Unlocking enhanced gas storage capacity in tuned methane hydrates: Exploring eutectic compositions and water-to-hydrate conversion

Abstract

The tuning effect of gas hydrates has received widespread interest as a promising approach for energy gas storage due to its unique features for enhancing gas storage capacity and formation conditions. However, its practical application has been stagnant because the effect of various factors has still not been revealed to induce the tuning effect. Here, we provide the dominant factors and optimized conditions related to the tuning effect to achieve the practical enhancement of gas storage capacity under mild formation conditions (272.0 K, 2.35 MPa).

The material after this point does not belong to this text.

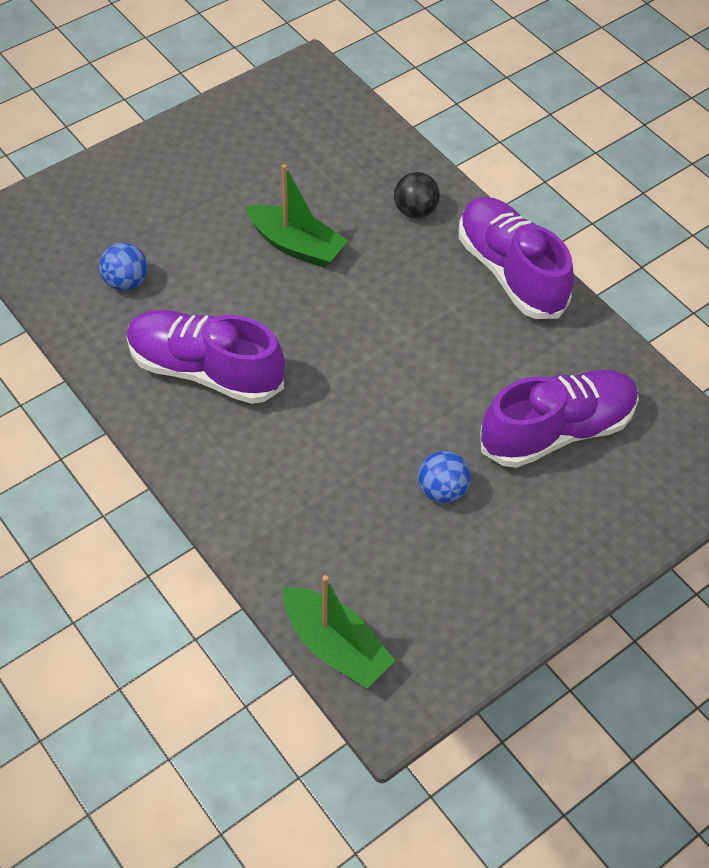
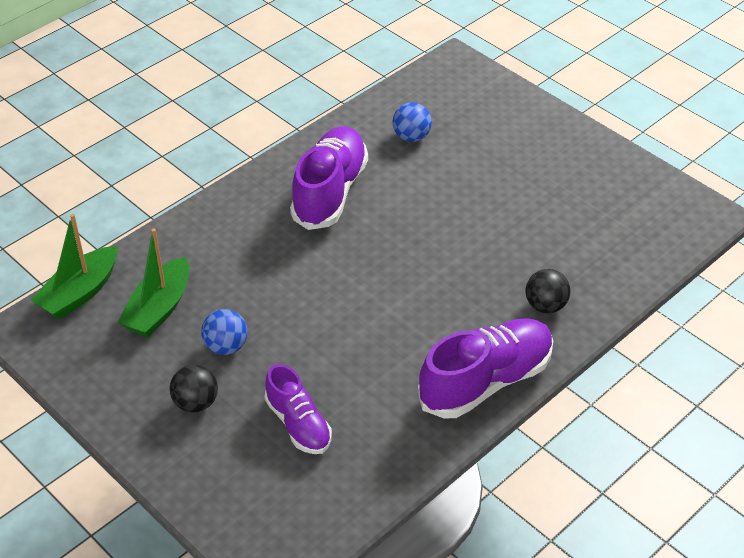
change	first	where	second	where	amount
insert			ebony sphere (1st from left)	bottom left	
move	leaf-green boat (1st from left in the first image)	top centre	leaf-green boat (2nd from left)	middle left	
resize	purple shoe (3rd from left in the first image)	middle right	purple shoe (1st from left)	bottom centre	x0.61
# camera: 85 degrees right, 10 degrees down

Based on the tetrahydrofuran (THF)/trimethylene oxide (TMO) + CH4 hydrates, dominant factors that can affect tuning effects such as eutectic composition, the concentration of the promoter, formation methods, and conversion of water to a hydrate were experimentally examined by employing the in-situ Raman spectroscopy. The tuning effects of hydrates formed from the aqueous solutions (water-borne) were slowly advanced, unlike all hydrates formed from iced particles (ice-borne) which extremely rapidly induced them. It suggests that the eutectic point was the primary factor in water-borne hydrates, whereas the tuning effect in ice-borne hydrates is mainly governed by the formation rate and stochastic nature. Interestingly, our experiments confirmed for the first time that the gas uptake of water-borne tuned gas hydrates may be higher than those of untuned hydrates (i.e. 5.56 mol% stoichiometric concentration). This work provides not only the dominant parameters but also promising strategies for the practical application of tuning effects to efficient hydrate-based gas storage.